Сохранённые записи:
┄┄┄┄┄┄┄┄┄┄

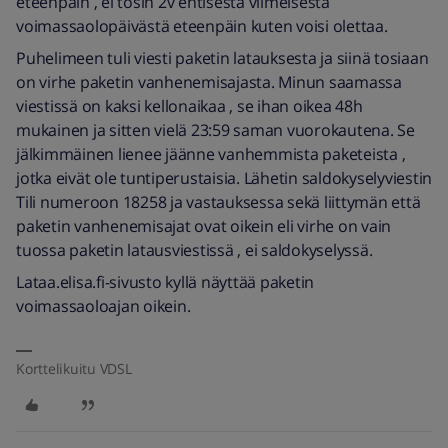
eteenpäin , ei tosin 2v entisestä viimeisestä
voimassaolopäivästä eteenpäin kuten voisi olettaa.
Puhelimeen tuli viesti paketin latauksesta ja siinä tosiaan
on virhe paketin vanhenemisajasta. Minun saamassa
viestissä on kaksi kellonaikaa , se ihan oikea 48h
mukainen ja sitten vielä 23:59 saman vuorokautena. Se
jälkimmäinen lienee jäänne vanhemmista paketeista ,
jotka eivät ole tuntiperustaisia. Lähetin saldokyselyviestin
Tili numeroon 18258 ja vastauksessa sekä liittymän että
paketin vanhenemisajat ovat oikein eli virhe on vain
tuossa paketin latausviestissä , ei saldokyselyssä.
Lataa.elisa.fi-sivusto kyllä näyttää paketin
voimassaoloajan oikein.
Korttelikuitu VDSL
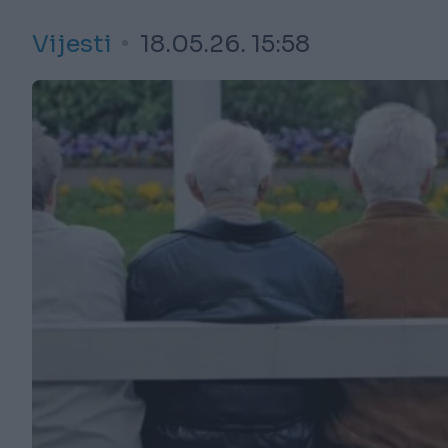
Vijesti
18.05.26. 15:58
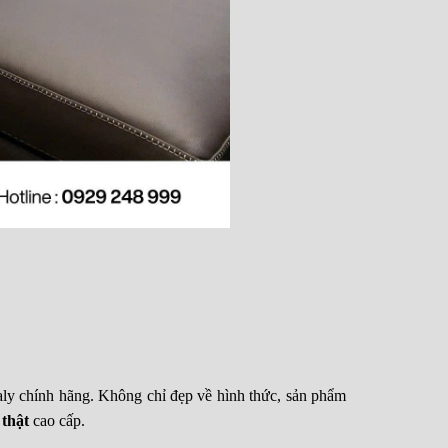
aly chính hãng. Không chỉ đẹp về hình thức, sản phẩm
 thật
cao cấp.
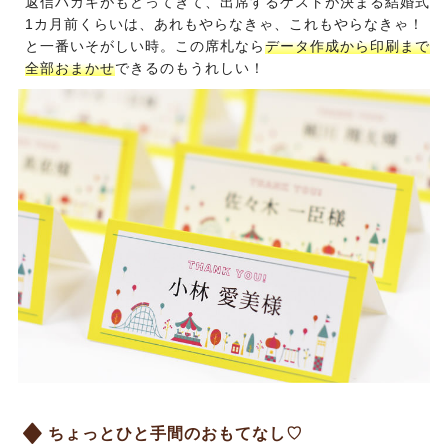
返信ハガキがもどってきて、出席するゲストが決まる結婚式
1カ月前くらいは、あれもやらなきゃ、これもやらなきゃ！
と一番いそがしい時。この席札なら
データ作成から印刷まで
全部おまかせ
できるのもうれしい！
ちょっとひと手間のおもてなし♡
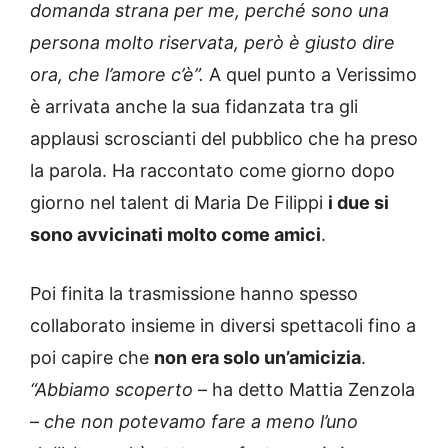
domanda strana per me, perché sono una
persona molto riservata, però è giusto dire
ora, che l’amore c’è”.
A quel punto a Verissimo
è arrivata anche la sua fidanzata tra gli
applausi scroscianti del pubblico che ha preso
la parola. Ha raccontato come giorno dopo
giorno nel talent di Maria De Filippi
i due si
sono avvicinati molto come amici
.
Poi finita la trasmissione hanno spesso
collaborato insieme in diversi spettacoli fino a
poi capire che
non era solo un’amicizia
.
“Abbiamo scoperto
– ha detto Mattia Zenzola
–
che non potevamo fare a meno l’uno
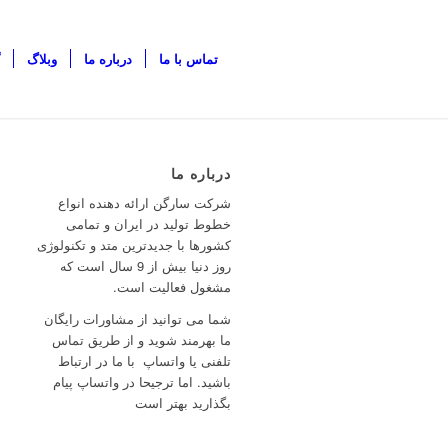
تماس با ما
درباره ما
وبلاگ
درباره ما
شرکت سارگن ارائه دهنده انواع
خطوط تولید در ایران و تمامی
کشورها با جدیدترین متد و تکنولوژی
روز دنیا بیش از 9 سال است که
مشغول فعالیت است.
شما می توانید از مشاورات رایگان
ما بهرمند شوید و از طریق تماس
تلفنی یا واتساپ با ما در ارتباط
باشید. اما ترجیحا در واتساپ پیام
بگذارید بهتر است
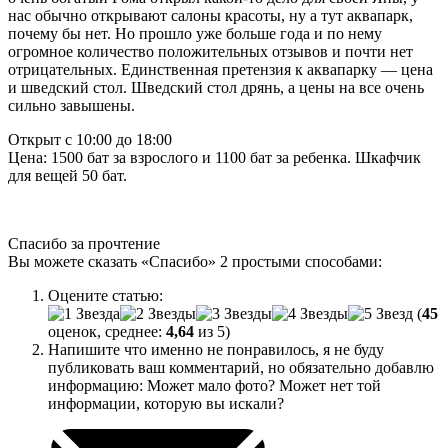
нас обычно открывают салоны красоты, ну а тут аквапарк,
почему бы нет. Но прошло уже больше года и по нему
огромное количество положительных отзывов и почти нет
отрицательных. Единственная претензия к аквапарку — цена
и шведский стол. Шведский стол дрянь, а цены на все очень
сильно завышены.
Открыт с 10:00 до 18:00
Цена: 1500 бат за взрослого и 1100 бат за ребенка. Шкафчик
для вещей 50 бат.
Спасибо за прочтение
Вы можете сказать
«Спасибо»
2 простыми способами:
Оцените статью:
(
45
оценок, среднее:
4,64
из 5)
Напишите что именно не понравилось, я не буду
публиковать ваш комментарий, но обязательно добавлю
информацию: Может мало фото? Может нет той
информации, которую вы искали?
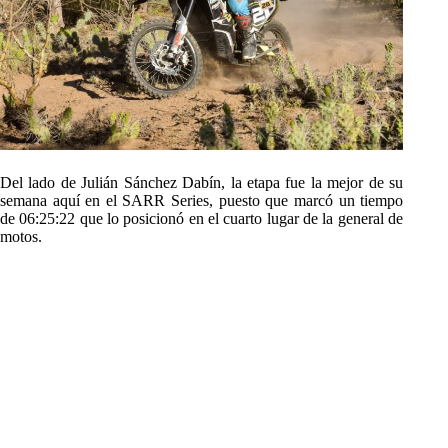
Del lado de Julián Sánchez Dabín, la etapa fue la mejor de su
semana aquí en el SARR Series, puesto que marcó un tiempo
de 06:25:22 que lo posicionó en el cuarto lugar de la general de
motos.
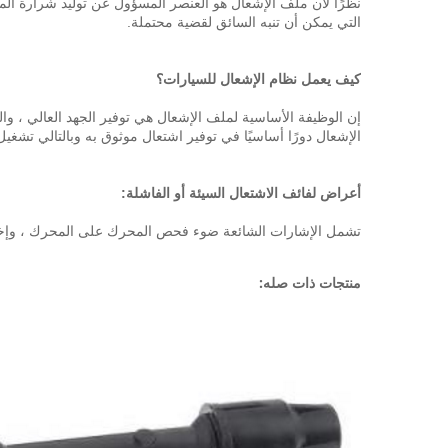
نظرًا لأن ملف الإشعال هو العنصر المسؤول عن توليد شرارة ا
التي يمكن أن تنبه السائق لقضية محتملة.
كيف يعمل نظام الإشعال للسيارات؟
إن الوظيفة الأساسية لملف الإشعال هي توفير الجهد العالي ، وا
الإشعال دورًا أساسيًا في توفير اشتعال موثوق به وبالتالي تشغ
أعراض لفائف الاشتعال السيئة أو الفاشلة:
تشمل الإشارات الشائعة ضوء فحص المحرك على المحرك ، وإخفاق
منتجات ذات صله:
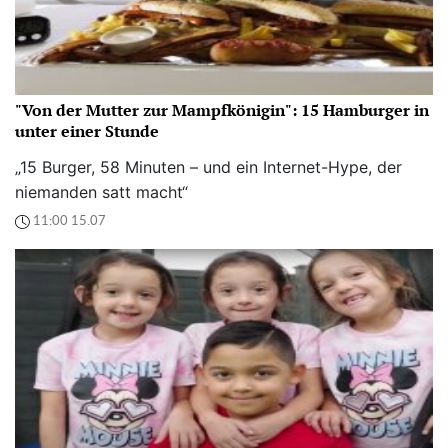
"Von der Mutter zur Mampfkönigin": 15 Hamburger in
unter einer Stunde
„15 Burger, 58 Minuten – und ein Internet-Hype, der
niemanden satt macht“
11:00 15.07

┄┄┄┄┄┄┄┄┄┄

** Условие задачи **
Извлеките строки дословно, начиная с самой первой строки и заканчивая строкой с «بگذارید بهتر است» включительно. Картинки в ответ не включайте.

** Результат упражнения **
eteenpäin , ei tosin 2v entisestä viimeisestä
voimassaolopäivästä eteenpäin kuten voisi olettaa.
Puhelimeen tuli viesti paketin latauksesta ja siinä tosiaan
on virhe paketin vanhenemisajasta. Minun saamassa
viestissä on kaksi kellonaikaa , se ihan oikea 48h
mukainen ja sitten vielä 23:59 saman vuorokautena. Se
jälkimmäinen lienee jäänne vanhemmista paketeista ,
jotka eivät ole tuntiperustaisia. Lähetin saldokyselyviestin
Tili numeroon 18258 ja vastauksessa sekä liittymän että
paketin vanhenemisajat ovat oikein eli virhe on vain
tuossa paketin latausviestissä , ei saldokyselyssä.
Lataa.elisa.fi-sivusto kyllä näyttää paketin
voimassaoloajan oikein.
Korttelikuitu VDSL
Vijesti
18.05.26. 15:58
aly chính hãng. Không chỉ đẹp về hình thức, sản phẩm
 thật
cao cấp.
返信ハガキがもどってきて、出席するゲストが決まる結婚式
1カ月前くらいは、あれもやらなきゃ、これもやらなきゃ！
と一番いそがしい時。この席札なら
データ作成から印刷まで
全部おまかせ
できるのもうれしい！
ちょっとひと手間のおもてなし♡
domanda strana per me, perché sono una
persona molto riservata, però è giusto dire
ora, che l’amore c’è”.
A quel punto a Verissimo
è arrivata anche la sua fidanzata tra gli
applausi scroscianti del pubblico che ha preso
la parola. Ha raccontato come giorno dopo
giorno nel talent di Maria De Filippi
i due si
sono avvicinati molto come amici
.
Poi finita la trasmissione hanno spesso
collaborato insieme in diversi spettacoli fino a
poi capire che
non era solo un’amicizia
.
“Abbiamo scoperto
– ha detto Mattia Zenzola
–
che non potevamo fare a meno l’uno
تماس با ما
درباره ما
وبلاگ
درباره ما
شرکت سارگن ارائه دهنده انواع
خطوط تولید در ایران و تمامی
کشورها با جدیدترین متد و تکنولوژی
روز دنیا بیش از 9 سال است که
مشغول فعالیت است.
شما می توانید از مشاورات رایگان
ما بهرمند شوید و از طریق تماس
تلفنی یا واتساپ با ما در ارتباط
باشید. اما ترجیحا در واتساپ پیام
بگذارید بهتر است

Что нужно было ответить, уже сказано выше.